2011-03-05

Decline of Big Fish Upsets Ocean Balance

Decline of Big Fish Upsets Ocean Balance
More prey and fewer predators could throw the ecosystem out of balance
Rosanne Skirble | Washington, D.C. March 04, 2011 - VOA

Experts estimate that predatory fish, the large fish that eat other fish, have declined by two-thirds in the last 100 years.


By 2050, small fish could dominate the oceans because of the rapid decline of larger, predator fish.

In a new report, the U.N. Food and Agriculture Organization finds that one-third of the world’s fisheries are overexploited, depleted or recovering and in urgent need of rebuilding. At a recent meeting of the American Association for the Advancement of Science meeting in Washington, University of British Columbia fisheries expert Villy Christensen predicted the eventual preponderance of small fish.

Twenty years ago, Christensen designed a computer tool called Ecopath to study complex marine ecosystems. Now Ecopath has 6,000 users in 155 countries.

Christensen used 200 marine models from the Ecopath database for the analysis released at the Washington meeting. "We are estimating that the predatory fish, the large fish that eat other fish, have declined by two-thirds in the 100 years and the decrease is accelerating. In the last 40 years alone, 54 percent of that decline occurred."

Over the same 100-year period, Christensen says, prey fish like anchovies, herring and sardines have more than doubled. "We’ve never had numbers like that before. We expected it might be the case, now we have numbers documenting it. What has happened here really is that we’ve changed the wild ocean. We’ve removed the big fish."

More prey and fewer predators could throw the ecosystem out of balance, Christensen says. That could promote the growth of alga blooms which deplete oxygen in the water column. Christensen fears that marine animals and plants would then begin dying off in huge numbers. "If we look ahead we are going to see less stable ecosystems in the oceans. There would be forage fish and very few of the organisms that control our ecosystem. We need the predators to keep the populations healthy of all the prey fish. That will continue unless we change the way we manage the oceans."

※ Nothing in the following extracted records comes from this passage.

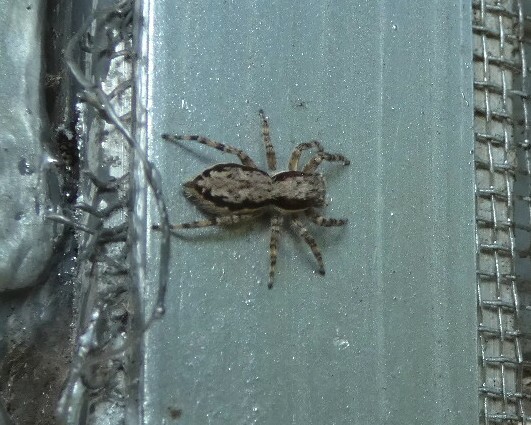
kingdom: Animalia
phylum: Arthropoda
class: Arachnida
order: Araneae
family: Salticidae
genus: Menemerus
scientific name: Menemerus bivittatus
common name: Gray wall jumper
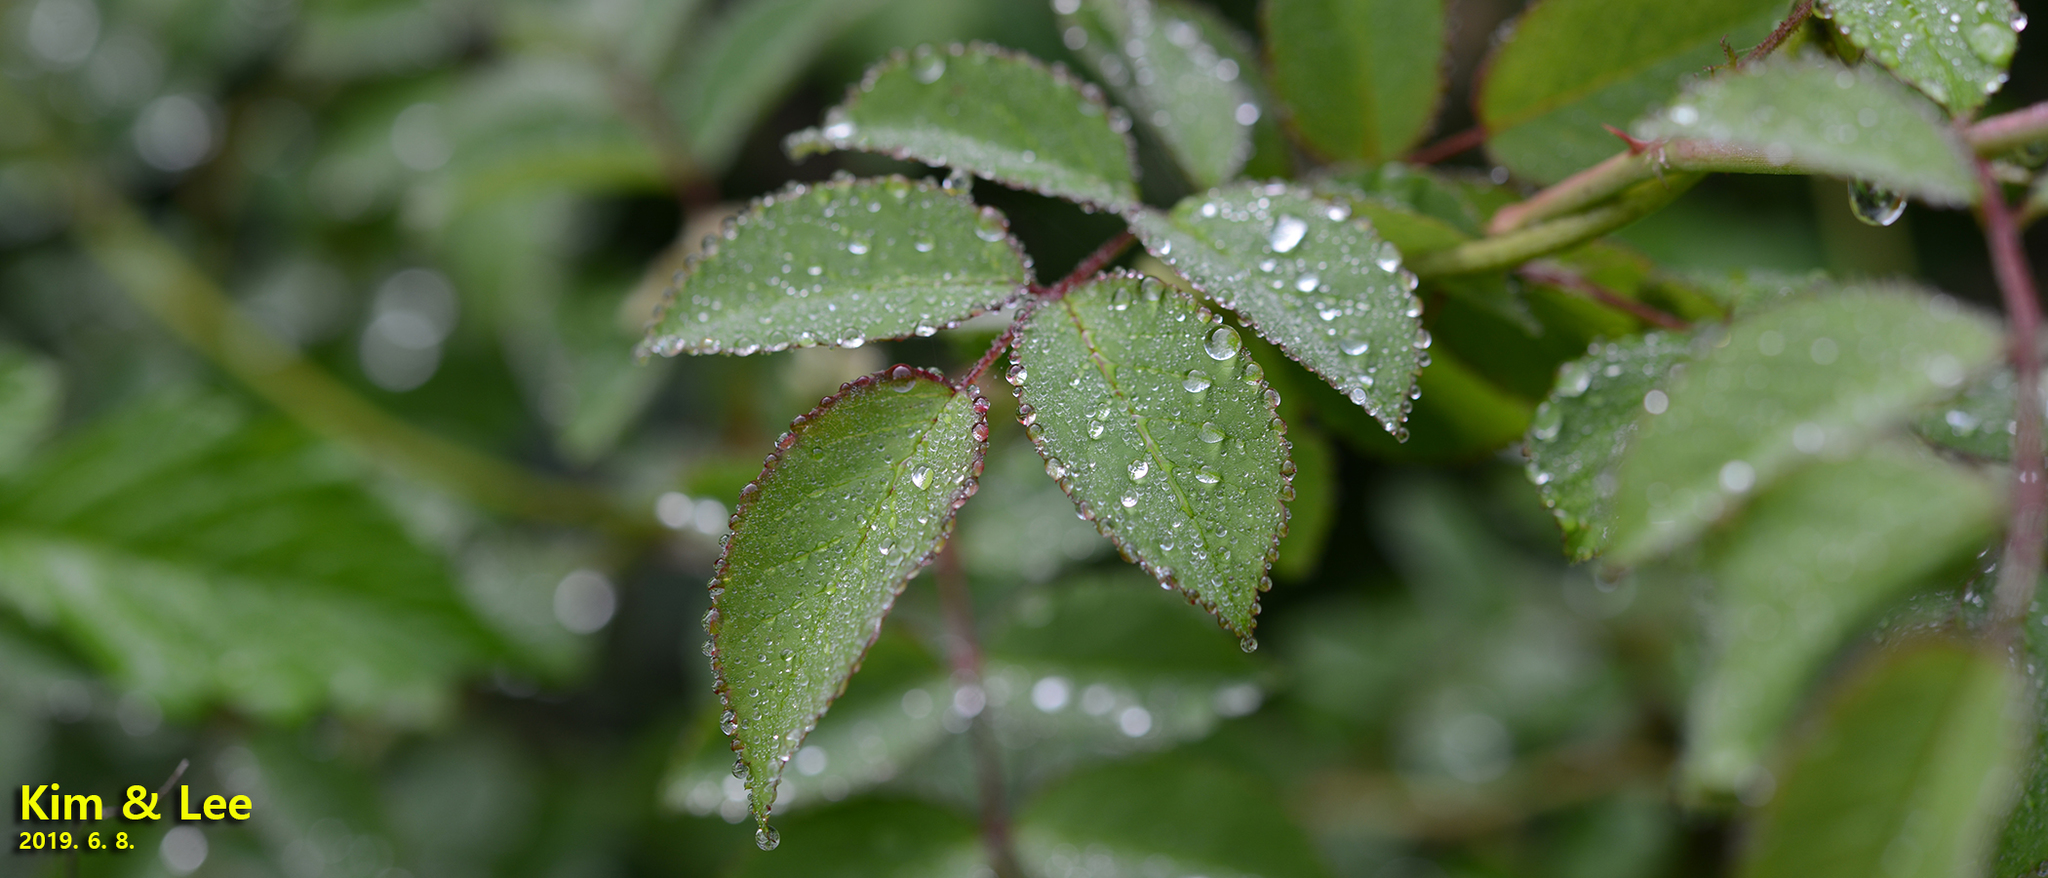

What’s driving these trends? Jacqueline Alder, coordinator of the Marine and Coastal Ecosystem Branch of the United Nations Environment Program, believes it is overfishing and pollution, complicated by global climate change. She says the future health of the ocean depends on fishing less, reducing wasteful by-catch, and taking action on multiple threats to marine ecosystems.

"We need to think about expanding our marine protected area systems and also better management of those systems, reducing pollution, reducing the amount of nutrients coming in, including things like agricultural runoff." Alder adds that managers must consider restoring mangroves and coral reefs, "making it so those nursery ecosystems have fish that will grow up into adults that will be available for the fishing community in 2050."


Eating more prey than predators could help restore a healthy balance to the ocean ecosystem.


Fish now provide more than three billion people with at least 15 percent of their animal protein diet. According to the U.N. Food and Agriculture Organization, fish farms are set to overtake wild ocean catch as the primary source of food fish. Villy Christensen says the aquaculture industry currently relies on a variety of prey fish to feed its farm-raised species and that practice is not conducive to a healthy ocean. "Instead of fishing down the food web we have to eat down the food web. We need to eat the sardines and anchovies."

Christensen suggests that by changing our eating habits - eating more prey than predators - we could help restore a more healthy balance to the ocean ecosystem.